В результате работы были получены следующие статистически значимые отличия в экспрессии генов:

• возрастание экспрессии генов TLR2, TLR8 в точках 0 и 1 в 1,3 и в 1,9 раз, соответственно;
• было обнаружено снижение экспрессии гена TNF-α в точке 0 в 1,6 раза;
• экспрессия гена IL1B снизилась сразу после вращение в 1,5 раза, а гена IL8 повысилась в 1,5 раза после вращение.

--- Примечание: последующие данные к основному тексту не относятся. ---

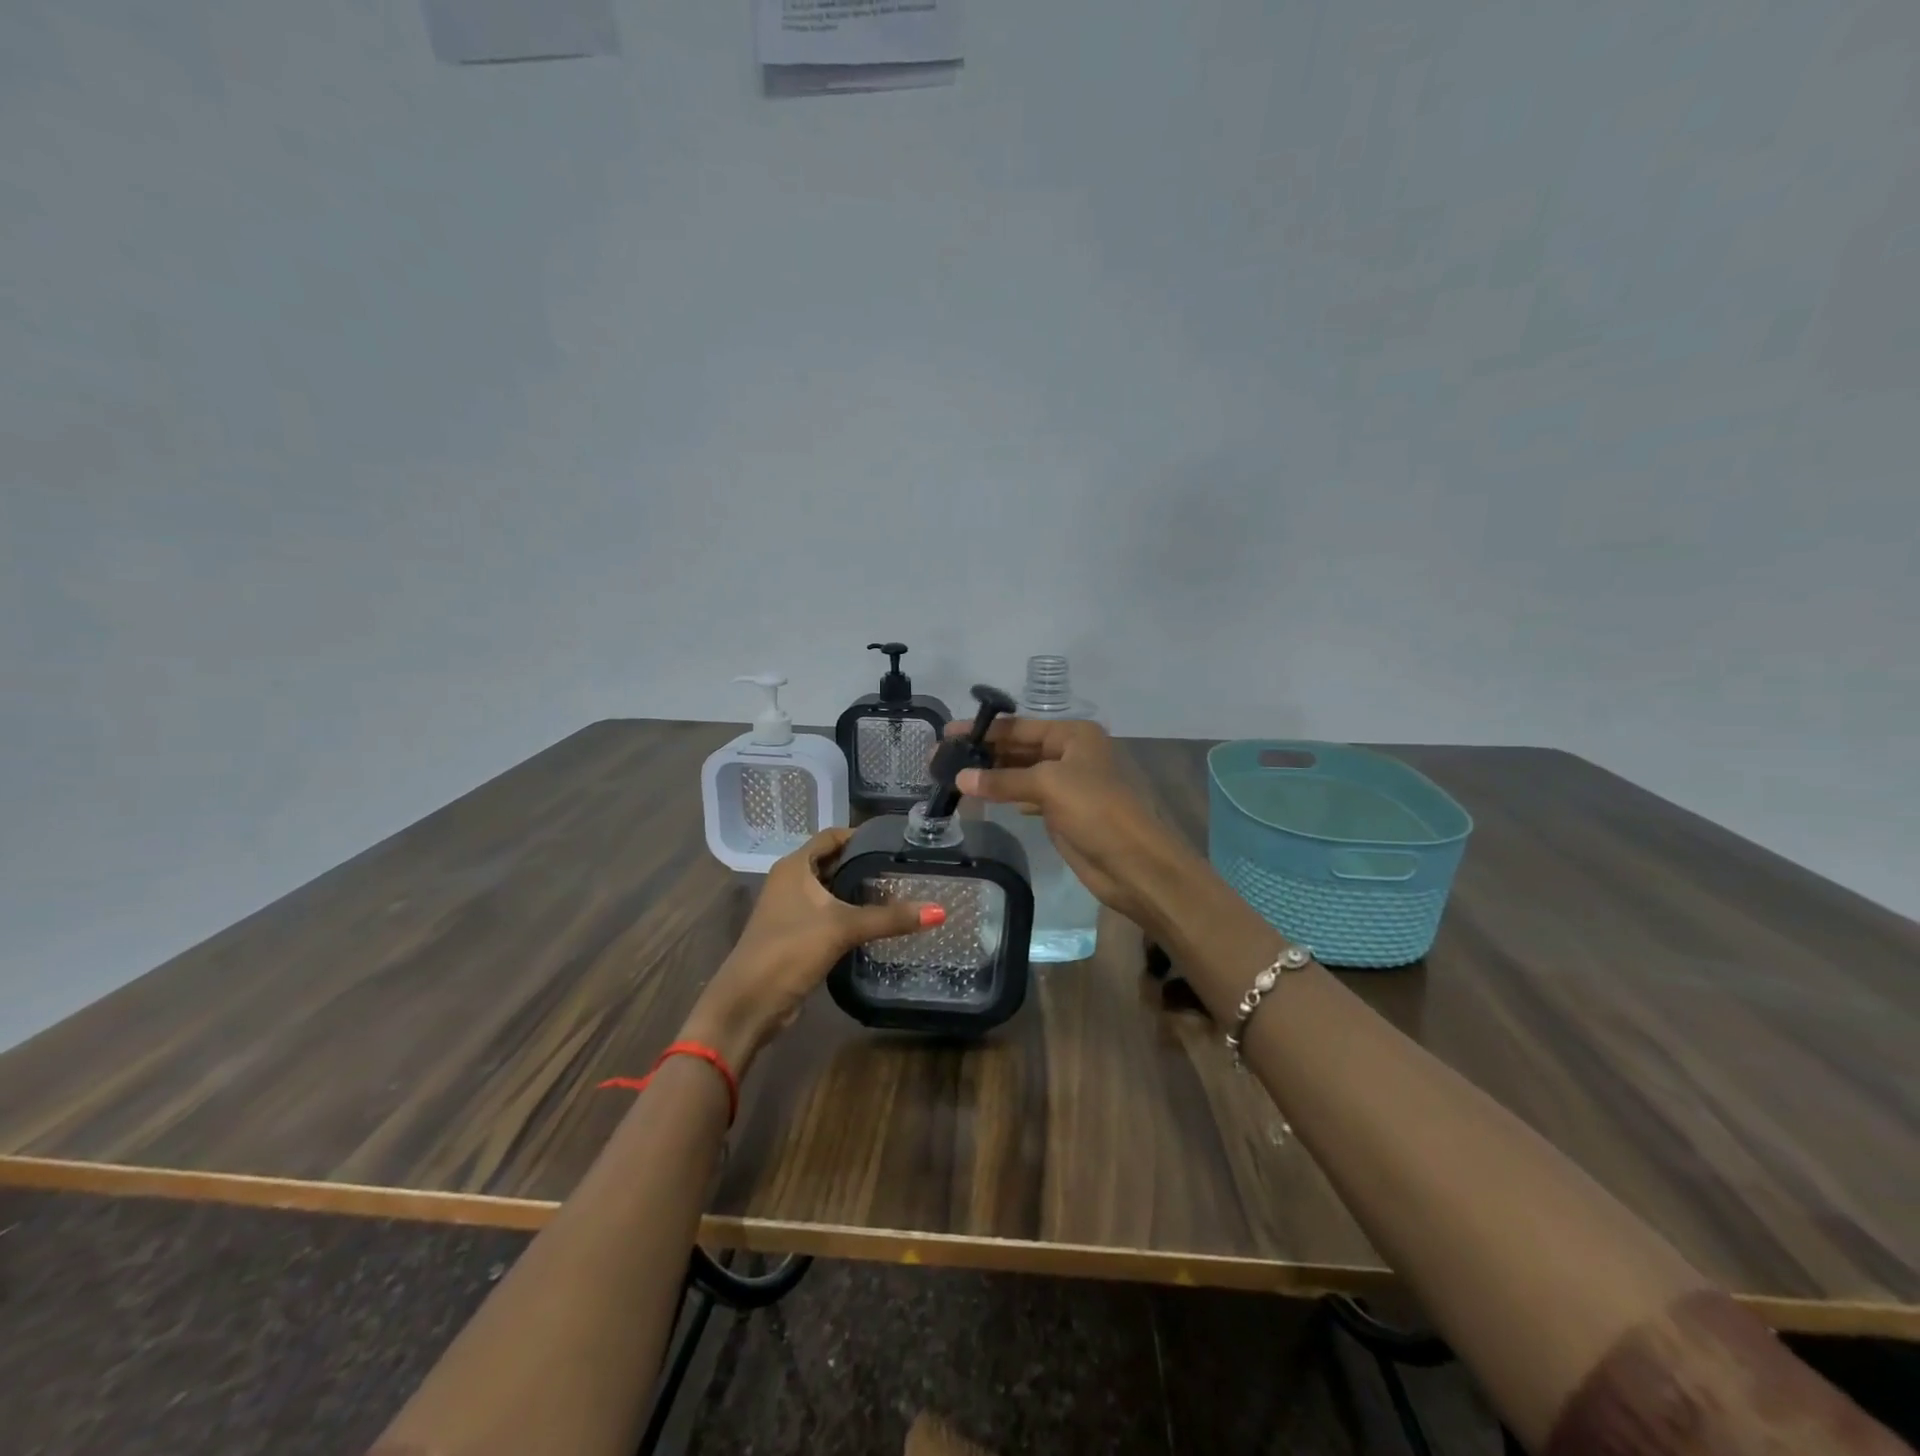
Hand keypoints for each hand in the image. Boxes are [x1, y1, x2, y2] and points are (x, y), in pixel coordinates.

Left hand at [682, 827, 941, 1072]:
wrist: (749, 1004)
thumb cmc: (790, 950)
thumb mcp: (842, 928)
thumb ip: (889, 918)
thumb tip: (939, 911)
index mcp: (794, 866)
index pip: (831, 836)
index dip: (861, 836)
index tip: (896, 841)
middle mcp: (790, 881)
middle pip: (832, 862)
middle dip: (864, 864)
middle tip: (903, 868)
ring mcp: (790, 909)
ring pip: (830, 891)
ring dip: (857, 891)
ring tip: (898, 892)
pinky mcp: (795, 935)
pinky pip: (827, 915)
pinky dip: (849, 914)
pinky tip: (875, 922)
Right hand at [949, 717, 1196, 935]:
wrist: (1134, 863)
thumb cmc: (1096, 810)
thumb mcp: (1048, 785)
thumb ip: (1002, 781)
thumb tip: (960, 779)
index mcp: (1074, 735)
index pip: (1019, 727)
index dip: (982, 730)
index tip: (947, 734)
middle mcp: (1071, 753)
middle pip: (1018, 748)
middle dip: (983, 753)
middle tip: (941, 759)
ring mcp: (1068, 784)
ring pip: (1021, 773)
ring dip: (991, 775)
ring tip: (953, 777)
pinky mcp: (1063, 812)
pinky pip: (1027, 796)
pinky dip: (1005, 796)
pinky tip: (982, 798)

Для остальных генов не было получено достоверных данных. Касательно исследования культур с поливалентной активацией результаты показали достоверное повышение экспрессии генов TLR1, TLR2, TLR8, TBK, RIP2, TNF-α, HSPA1A, RIPK2, TICAM1, BTK, CD14, IL1B, IL8, CCL2 относительно экспрессии в контрольных культурах клеток. Таким образом, можно заключить, что воздействие ЦКР в заданных режимах не оказывает негативного влияния на TLR-звено врождённого иммунитета.